Life as a Dead Muppet

Life as a Dead Muppet

For the recent Day of the Dead festivities in San Miguel de Allende I was bestowed an honor foreigners don’t normally get to embrace.  I was asked to be a mojiganga, one of the large papier-mâché puppets with long floppy arms that dance all around town.

Brought over by the Spanish to teach the indigenous the lives of the saints the mojigangas led every procession using their long arms to remove any evil spirits from the streets before the arrival of the religious statues and priests.  Later the puppets became parodies of the wealthy Spanish and today are largely used as giant brides and grooms leading wedding processions to the rehearsal dinner.

For me, I was very excited to be a mojigangas and had planned on being a busty and lusty female figuring I’ve already had 50 odd years being a man.  But when I saw the Catrina and Catrin (male skeleton with top hat) available to me I saw the comic possibilities of the Catrin having a male voice over being a mute female.

moji3Inside a mojigangas is a whole different world and it’s a hot one!  Small wonder the puppet masters are normally sinewy adolescents and not middle age men.  Lined in wood and laced with bike tire tubes to provide bounce, the tubes fit with the snugness I can only assume Jane Russell’s Cross Your Heart bras once did.

It pays to have upper body strength as the puppet’s head towers over you and is heavy.  You also have to imagine yourself as if in one of Scarlet O’Hara’s antebellum dresses that flared out because you can only see dead (pun intended) ahead.  You can tell when you are brushing up against someone but that’s nothing compared to getting your top hat stuck in the Day of the Dead flags.  The flags remind the living of the thin line between life and death and they did their job by constantly stopping and pushing me backwards!

moji2With little girls I approached them asking if they wanted a boyfriend.  With older girls I asked if they wanted a new husband.  Both groups giggled a lot!  Occasionally a little girl would embrace me in a big hug allowing me to experience the glow Snow White must feel daily at Disney.

For dogs and babies, normally my core audience when not a towering skeleton, I was greeted like a walking car accident.  They found me oddly fascinating but didn’t want anything to do with me.  Both sometimes growled.

++++

Required action 1 ▸
Extract the passage of the Day of the Dead puppet text starting at "Brought over by" and ending at "a mute female.", copying it word for word.
Required action 2 ▸
Extend the account of being a Day of the Dead puppet in San Miguel de Allende, picking up after its last sentence.
The material that comes next is from a separate source and has no connection to the Day of the Dead text.

++++

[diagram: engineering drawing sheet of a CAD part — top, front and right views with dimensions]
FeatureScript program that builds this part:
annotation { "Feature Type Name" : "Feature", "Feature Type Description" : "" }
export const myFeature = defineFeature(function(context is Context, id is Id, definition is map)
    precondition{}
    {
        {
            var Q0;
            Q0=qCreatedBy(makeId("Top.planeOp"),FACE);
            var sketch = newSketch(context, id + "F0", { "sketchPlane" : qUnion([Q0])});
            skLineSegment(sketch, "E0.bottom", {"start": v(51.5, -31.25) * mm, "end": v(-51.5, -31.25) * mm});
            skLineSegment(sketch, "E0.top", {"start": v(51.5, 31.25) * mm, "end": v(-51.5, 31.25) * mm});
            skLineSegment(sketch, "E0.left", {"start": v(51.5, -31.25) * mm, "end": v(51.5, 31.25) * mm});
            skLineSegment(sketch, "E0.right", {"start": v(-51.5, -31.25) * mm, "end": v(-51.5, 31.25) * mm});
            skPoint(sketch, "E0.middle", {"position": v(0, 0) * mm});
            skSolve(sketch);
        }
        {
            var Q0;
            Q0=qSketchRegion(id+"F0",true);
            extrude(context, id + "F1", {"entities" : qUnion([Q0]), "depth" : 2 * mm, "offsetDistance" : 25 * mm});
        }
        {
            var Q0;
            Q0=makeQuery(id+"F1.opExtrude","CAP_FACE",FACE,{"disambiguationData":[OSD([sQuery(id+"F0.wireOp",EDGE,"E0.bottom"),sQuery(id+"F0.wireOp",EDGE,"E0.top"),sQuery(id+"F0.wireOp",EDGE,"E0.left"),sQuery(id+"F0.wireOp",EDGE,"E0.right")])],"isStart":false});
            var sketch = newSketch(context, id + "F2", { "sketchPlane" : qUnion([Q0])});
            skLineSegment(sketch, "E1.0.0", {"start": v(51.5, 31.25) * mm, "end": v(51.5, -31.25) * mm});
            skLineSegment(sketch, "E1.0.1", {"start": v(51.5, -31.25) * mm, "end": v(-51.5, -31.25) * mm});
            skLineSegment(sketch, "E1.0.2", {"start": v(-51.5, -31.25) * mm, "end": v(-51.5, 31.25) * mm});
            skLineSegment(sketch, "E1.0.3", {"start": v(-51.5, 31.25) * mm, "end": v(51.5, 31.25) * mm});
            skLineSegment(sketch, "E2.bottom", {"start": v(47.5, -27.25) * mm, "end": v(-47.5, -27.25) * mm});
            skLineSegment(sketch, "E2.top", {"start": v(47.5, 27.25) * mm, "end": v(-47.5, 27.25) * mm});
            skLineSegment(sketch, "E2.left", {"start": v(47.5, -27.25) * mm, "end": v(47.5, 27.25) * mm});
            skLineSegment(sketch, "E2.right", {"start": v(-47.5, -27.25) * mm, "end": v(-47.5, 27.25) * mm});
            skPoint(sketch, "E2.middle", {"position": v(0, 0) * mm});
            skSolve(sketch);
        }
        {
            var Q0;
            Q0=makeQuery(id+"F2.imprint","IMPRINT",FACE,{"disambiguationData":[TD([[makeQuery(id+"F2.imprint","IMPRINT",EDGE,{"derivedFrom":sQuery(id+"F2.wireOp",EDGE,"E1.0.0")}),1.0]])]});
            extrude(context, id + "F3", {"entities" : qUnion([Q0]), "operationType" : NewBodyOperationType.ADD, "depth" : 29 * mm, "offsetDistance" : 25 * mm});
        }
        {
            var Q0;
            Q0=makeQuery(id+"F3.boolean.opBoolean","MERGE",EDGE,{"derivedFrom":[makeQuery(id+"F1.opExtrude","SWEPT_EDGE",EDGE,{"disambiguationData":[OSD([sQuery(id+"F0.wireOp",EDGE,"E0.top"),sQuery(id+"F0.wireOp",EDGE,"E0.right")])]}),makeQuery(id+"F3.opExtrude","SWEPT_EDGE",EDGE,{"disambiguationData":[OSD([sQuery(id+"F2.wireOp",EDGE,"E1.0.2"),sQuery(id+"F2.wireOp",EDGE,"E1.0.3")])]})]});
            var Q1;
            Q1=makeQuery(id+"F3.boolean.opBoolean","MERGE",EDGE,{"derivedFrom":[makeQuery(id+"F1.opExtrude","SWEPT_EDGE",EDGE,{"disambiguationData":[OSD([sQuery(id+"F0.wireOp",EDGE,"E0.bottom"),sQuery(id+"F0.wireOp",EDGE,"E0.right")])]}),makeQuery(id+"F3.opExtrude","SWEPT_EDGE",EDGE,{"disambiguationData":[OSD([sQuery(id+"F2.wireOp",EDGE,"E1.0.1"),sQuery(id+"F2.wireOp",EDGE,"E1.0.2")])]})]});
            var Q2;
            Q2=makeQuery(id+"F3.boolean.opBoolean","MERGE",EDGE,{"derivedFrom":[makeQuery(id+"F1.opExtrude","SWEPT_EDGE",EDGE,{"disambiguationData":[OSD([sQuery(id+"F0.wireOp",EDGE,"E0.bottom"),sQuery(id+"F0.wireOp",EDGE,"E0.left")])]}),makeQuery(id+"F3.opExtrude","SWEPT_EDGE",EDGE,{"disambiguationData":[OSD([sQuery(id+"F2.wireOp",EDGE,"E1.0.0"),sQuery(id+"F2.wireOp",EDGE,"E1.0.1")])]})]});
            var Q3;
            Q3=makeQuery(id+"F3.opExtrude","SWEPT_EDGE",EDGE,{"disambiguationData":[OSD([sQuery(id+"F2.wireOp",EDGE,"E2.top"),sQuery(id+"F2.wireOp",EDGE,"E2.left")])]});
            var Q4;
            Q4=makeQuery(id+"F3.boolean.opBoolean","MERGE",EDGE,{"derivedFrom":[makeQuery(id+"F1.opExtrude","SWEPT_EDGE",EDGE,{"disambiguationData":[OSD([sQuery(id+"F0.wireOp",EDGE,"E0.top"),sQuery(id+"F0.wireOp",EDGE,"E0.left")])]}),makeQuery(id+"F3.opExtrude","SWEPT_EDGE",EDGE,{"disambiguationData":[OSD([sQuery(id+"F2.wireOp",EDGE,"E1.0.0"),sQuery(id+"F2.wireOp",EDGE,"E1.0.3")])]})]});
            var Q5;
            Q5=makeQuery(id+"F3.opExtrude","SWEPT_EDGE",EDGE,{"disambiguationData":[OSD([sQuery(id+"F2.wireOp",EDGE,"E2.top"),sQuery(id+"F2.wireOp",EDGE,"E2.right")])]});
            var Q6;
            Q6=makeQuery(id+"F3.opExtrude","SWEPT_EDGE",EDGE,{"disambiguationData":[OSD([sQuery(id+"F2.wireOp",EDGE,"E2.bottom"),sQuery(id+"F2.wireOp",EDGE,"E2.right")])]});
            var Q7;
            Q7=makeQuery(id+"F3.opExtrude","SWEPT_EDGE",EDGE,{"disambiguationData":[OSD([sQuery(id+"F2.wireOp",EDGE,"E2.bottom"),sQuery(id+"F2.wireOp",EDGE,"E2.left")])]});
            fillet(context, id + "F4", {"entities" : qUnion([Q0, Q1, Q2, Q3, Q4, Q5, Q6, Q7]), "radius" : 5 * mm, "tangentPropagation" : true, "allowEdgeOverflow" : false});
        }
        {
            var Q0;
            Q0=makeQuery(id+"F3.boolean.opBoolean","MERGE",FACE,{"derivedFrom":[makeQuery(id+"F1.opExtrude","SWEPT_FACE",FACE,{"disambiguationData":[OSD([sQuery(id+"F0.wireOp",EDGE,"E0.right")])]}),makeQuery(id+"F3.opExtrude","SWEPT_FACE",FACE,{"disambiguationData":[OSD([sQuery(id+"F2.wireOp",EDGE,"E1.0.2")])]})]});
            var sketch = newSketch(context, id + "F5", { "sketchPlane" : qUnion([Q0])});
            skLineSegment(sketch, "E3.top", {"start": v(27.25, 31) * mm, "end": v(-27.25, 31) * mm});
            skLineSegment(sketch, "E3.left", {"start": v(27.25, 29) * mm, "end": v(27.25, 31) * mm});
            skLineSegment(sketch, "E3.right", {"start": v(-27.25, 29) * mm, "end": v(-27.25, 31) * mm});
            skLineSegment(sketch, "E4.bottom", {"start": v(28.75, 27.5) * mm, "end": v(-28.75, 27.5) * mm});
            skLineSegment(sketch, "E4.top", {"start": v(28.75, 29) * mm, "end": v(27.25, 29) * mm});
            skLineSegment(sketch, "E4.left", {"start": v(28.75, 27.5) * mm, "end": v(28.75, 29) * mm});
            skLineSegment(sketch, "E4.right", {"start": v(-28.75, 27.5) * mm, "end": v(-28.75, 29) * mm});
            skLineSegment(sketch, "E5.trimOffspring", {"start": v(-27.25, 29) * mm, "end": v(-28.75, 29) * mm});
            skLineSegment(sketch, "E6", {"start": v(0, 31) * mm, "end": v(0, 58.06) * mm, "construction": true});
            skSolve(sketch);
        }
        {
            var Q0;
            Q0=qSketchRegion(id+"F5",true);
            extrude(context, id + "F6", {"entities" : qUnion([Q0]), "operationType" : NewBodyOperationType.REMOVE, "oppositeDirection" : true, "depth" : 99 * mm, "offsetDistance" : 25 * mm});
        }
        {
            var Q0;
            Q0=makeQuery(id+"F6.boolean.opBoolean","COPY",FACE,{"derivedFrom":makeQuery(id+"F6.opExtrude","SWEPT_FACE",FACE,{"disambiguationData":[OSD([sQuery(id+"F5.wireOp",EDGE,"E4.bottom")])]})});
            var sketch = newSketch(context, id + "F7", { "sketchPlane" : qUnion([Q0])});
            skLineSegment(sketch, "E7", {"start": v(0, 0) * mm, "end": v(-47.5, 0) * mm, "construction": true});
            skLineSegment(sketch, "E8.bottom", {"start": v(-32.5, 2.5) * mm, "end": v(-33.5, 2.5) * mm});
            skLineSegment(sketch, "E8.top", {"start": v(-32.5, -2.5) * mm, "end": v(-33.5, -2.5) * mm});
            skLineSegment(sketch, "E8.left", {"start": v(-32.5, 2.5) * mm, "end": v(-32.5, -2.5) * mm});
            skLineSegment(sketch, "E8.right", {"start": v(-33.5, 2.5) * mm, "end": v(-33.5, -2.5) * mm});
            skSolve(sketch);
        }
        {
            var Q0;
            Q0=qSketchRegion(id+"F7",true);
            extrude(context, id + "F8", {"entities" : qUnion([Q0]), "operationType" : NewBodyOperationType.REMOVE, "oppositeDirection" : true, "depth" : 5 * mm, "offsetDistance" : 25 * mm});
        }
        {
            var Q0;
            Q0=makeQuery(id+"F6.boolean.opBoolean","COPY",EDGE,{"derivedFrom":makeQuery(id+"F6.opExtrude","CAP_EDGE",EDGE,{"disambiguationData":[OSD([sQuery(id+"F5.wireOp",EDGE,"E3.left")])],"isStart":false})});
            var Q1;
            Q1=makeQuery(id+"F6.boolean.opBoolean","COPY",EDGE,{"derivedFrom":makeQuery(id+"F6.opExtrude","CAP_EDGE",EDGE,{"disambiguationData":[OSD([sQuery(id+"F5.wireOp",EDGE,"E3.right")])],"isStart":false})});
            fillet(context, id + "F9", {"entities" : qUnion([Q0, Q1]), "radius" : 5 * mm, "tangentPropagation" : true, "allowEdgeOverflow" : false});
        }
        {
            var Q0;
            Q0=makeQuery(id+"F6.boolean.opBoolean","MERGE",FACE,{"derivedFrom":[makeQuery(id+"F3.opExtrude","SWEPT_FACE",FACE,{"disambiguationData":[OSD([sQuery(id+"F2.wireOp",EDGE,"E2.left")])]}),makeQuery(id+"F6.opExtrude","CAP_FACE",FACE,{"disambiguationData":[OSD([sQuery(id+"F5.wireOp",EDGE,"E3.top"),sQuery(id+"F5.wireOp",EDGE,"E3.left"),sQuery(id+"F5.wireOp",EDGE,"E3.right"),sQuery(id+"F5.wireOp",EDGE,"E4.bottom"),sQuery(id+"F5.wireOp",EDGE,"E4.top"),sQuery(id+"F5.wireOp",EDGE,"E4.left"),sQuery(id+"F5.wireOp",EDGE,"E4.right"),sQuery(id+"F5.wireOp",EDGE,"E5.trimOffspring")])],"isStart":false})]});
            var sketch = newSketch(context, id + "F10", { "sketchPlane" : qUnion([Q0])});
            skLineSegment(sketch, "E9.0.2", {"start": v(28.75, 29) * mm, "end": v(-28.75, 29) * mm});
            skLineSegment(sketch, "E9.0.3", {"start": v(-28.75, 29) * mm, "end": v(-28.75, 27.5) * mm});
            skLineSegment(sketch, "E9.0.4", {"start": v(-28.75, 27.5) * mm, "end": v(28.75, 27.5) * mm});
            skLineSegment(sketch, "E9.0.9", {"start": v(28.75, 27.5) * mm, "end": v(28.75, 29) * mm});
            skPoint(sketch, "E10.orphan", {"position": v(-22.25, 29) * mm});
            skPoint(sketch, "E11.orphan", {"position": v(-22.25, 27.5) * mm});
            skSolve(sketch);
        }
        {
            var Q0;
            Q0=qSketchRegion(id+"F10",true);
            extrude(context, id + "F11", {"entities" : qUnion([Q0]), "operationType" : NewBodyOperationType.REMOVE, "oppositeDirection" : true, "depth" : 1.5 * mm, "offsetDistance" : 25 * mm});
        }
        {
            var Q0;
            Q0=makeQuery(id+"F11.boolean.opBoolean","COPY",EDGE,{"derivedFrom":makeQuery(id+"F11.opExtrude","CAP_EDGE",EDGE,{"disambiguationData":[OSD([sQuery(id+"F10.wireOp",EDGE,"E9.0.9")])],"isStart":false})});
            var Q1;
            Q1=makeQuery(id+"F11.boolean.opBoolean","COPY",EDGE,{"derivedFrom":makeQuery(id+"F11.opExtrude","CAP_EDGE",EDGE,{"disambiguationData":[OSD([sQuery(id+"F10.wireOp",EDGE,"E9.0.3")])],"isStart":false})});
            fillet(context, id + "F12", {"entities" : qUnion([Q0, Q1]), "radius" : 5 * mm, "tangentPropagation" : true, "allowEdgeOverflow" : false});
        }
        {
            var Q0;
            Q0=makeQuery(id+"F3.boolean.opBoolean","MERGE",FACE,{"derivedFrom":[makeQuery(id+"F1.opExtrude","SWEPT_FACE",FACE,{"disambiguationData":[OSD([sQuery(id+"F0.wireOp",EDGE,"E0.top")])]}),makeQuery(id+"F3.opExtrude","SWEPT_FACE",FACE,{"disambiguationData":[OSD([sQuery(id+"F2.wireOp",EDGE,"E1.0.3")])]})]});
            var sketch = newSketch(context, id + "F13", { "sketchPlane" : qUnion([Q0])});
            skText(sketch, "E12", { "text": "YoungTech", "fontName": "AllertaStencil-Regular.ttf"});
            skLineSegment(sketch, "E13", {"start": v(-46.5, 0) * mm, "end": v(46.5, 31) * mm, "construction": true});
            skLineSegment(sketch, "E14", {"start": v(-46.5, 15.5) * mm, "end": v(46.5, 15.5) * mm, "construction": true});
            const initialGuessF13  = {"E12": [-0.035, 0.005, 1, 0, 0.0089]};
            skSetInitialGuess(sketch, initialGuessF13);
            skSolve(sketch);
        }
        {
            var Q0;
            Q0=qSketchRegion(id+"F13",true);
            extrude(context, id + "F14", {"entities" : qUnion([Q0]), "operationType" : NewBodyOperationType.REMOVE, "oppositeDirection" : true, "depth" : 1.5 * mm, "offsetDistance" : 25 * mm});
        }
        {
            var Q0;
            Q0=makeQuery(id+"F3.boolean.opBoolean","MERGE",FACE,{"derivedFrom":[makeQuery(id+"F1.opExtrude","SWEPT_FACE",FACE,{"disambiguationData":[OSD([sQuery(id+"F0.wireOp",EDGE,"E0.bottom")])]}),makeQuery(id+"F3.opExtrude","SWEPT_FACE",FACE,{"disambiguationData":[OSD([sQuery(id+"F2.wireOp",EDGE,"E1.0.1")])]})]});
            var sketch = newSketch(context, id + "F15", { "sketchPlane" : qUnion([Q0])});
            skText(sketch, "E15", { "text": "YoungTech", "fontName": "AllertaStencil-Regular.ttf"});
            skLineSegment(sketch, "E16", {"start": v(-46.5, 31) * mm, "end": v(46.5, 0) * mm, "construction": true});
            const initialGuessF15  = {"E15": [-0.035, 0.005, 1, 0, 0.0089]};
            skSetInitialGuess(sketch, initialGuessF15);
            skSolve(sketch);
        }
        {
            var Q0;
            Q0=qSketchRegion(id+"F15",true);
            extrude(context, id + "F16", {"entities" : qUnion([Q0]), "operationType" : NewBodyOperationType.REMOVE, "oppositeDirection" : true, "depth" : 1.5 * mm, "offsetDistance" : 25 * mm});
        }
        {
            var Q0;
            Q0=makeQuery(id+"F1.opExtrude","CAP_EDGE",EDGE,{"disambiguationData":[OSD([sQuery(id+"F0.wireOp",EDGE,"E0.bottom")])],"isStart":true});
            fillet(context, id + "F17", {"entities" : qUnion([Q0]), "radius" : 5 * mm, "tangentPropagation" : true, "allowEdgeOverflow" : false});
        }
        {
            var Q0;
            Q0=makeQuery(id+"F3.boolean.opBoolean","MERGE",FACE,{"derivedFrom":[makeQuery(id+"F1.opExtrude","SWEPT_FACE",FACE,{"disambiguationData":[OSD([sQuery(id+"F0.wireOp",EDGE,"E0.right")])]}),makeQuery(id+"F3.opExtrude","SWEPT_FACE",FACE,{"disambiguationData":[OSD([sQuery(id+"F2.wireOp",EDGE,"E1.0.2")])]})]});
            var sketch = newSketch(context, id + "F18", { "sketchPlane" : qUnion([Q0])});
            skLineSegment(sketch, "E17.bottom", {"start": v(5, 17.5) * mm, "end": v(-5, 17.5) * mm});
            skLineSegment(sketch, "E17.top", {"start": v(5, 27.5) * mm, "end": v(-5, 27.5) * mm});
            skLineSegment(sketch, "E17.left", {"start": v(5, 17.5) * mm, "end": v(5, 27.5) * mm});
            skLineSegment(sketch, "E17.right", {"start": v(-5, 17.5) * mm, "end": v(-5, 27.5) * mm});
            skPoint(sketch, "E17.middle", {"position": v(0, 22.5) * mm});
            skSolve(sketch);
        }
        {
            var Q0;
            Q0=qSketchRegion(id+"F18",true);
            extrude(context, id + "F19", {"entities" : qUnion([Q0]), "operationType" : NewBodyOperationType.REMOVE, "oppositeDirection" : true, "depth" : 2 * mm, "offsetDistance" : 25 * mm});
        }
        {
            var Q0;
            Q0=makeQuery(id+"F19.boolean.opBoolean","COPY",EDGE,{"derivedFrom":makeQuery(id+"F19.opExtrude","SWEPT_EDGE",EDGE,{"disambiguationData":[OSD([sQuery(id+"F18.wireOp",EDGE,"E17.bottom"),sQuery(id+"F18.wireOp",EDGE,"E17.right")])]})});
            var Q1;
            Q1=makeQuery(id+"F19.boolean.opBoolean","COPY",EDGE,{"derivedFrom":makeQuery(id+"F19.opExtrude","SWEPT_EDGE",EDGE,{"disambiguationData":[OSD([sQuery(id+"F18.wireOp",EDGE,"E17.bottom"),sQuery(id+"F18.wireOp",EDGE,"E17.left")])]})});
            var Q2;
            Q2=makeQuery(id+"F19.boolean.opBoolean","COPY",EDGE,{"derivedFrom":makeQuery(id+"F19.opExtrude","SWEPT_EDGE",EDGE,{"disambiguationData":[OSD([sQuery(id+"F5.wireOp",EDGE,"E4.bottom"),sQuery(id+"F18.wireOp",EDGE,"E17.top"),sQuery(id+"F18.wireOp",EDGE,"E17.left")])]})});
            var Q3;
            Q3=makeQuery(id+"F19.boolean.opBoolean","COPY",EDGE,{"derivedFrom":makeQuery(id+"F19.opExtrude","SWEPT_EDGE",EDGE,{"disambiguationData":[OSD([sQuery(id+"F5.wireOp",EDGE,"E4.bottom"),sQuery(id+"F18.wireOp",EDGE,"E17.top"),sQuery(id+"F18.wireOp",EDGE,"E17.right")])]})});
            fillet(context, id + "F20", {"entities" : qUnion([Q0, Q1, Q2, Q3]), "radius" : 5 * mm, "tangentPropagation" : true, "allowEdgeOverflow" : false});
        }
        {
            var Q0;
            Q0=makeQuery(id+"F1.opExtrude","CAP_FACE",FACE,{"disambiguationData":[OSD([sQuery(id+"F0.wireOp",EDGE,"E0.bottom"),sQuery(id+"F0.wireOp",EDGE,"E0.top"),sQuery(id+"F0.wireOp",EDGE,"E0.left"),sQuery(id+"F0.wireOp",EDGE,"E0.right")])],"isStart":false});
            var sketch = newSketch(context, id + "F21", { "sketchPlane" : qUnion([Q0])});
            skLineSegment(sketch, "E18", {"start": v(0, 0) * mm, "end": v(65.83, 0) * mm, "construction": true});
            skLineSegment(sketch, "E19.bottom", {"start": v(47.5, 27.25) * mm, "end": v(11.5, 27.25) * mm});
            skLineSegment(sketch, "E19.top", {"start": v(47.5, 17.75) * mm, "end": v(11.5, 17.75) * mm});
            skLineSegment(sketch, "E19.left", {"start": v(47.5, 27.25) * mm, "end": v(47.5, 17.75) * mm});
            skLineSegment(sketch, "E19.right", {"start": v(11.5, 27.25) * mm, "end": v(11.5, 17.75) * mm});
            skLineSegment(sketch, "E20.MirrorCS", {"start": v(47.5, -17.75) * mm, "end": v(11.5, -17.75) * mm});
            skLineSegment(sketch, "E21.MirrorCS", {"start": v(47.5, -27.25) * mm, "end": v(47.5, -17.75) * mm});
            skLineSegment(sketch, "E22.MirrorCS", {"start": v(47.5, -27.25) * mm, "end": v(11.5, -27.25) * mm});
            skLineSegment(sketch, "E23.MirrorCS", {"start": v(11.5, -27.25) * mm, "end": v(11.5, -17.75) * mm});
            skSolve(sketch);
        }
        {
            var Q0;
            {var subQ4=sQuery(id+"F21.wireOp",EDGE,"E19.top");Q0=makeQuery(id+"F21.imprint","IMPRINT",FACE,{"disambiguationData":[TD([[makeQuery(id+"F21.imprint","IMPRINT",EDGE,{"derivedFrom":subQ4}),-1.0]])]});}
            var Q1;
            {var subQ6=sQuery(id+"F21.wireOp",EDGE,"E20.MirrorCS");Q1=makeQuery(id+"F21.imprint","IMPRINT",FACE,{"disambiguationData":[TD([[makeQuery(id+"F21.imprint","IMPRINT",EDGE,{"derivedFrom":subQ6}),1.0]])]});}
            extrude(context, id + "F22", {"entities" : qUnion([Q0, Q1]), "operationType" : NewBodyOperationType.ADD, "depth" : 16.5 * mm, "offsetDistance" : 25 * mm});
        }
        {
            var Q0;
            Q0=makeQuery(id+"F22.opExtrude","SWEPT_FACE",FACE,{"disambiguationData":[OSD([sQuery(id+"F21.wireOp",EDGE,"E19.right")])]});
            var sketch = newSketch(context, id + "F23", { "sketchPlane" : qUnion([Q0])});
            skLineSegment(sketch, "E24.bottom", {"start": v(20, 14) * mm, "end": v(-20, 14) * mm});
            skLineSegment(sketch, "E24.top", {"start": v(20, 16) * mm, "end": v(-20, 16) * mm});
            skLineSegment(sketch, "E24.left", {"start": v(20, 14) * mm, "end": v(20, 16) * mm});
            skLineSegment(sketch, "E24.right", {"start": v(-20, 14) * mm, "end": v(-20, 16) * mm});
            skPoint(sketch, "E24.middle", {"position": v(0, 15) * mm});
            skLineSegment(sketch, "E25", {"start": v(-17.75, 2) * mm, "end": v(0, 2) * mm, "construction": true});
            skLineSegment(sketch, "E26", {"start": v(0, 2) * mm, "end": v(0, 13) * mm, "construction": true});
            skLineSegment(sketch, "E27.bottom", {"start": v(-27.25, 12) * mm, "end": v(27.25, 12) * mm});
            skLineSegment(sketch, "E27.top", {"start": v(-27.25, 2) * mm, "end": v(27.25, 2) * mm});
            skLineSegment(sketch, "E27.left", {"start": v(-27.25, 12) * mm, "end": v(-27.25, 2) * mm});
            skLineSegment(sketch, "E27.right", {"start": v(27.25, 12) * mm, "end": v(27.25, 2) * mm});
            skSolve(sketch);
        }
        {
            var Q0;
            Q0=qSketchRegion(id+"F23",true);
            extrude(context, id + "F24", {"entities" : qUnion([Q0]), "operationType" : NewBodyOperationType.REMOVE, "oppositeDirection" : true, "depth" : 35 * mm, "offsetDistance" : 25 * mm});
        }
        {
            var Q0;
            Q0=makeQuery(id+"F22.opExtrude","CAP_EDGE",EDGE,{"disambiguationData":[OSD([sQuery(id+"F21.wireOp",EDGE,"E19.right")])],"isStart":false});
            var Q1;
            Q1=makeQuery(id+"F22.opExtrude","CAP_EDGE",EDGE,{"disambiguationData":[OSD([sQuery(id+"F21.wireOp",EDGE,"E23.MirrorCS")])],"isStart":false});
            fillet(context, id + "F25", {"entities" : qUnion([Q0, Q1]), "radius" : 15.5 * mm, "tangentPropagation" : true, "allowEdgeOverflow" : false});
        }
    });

++++

Response 1 ▸
Brought over by the Spanish to teach the indigenous the lives of the saints the mojigangas led every procession using their long arms to remove any evil spirits from the streets before the arrival of the religious statues and priests.  Later the puppets became parodies of the wealthy Spanish and today are largely used as giant brides and grooms leading wedding processions to the rehearsal dinner.

For me, I was very excited to be a mojigangas and had planned on being a busty and lusty female figuring I’ve already had 50 odd years being a man.  But when I saw the Catrina and Catrin (male skeleton with top hat) available to me I saw the comic possibilities of the Catrin having a male voice over being a mute female.

Response 2 ▸
At this point the police arrived as the Catrinas, all being artists themselves, were meticulously applying their multiple layers of makeup.  It appears the morning spent doing chalk drawings and building an altar was wasted time as our permit only allowed the group on the upper sidewalk, not down below in the park itself where we were.

Well the group’s leader was a dead Frida and she is as tough as the living Frida was.  When the conversation got heated the police threatened to arrest the group.  It was here my papier-mâché skull flung around like Linda Blair’s head to pay more attention.

“Go ahead!” Frida hissed “I am sure it will make some pretty pictures that you are arresting 15 Catrinas and one giant Catrin when the mayor arrives for the dedication.”  “Wait” I thought “Oh crap, the giant Catrin would be me!”  I can only see out of a tiny slit in cloth about puppet belly button height and I’m thinking what objects could be inserted there in a Mexican prison.

Luckily, like I said, dead Frida is tough and the police left so the buzz of applying eyeliner and foundation refilled the air.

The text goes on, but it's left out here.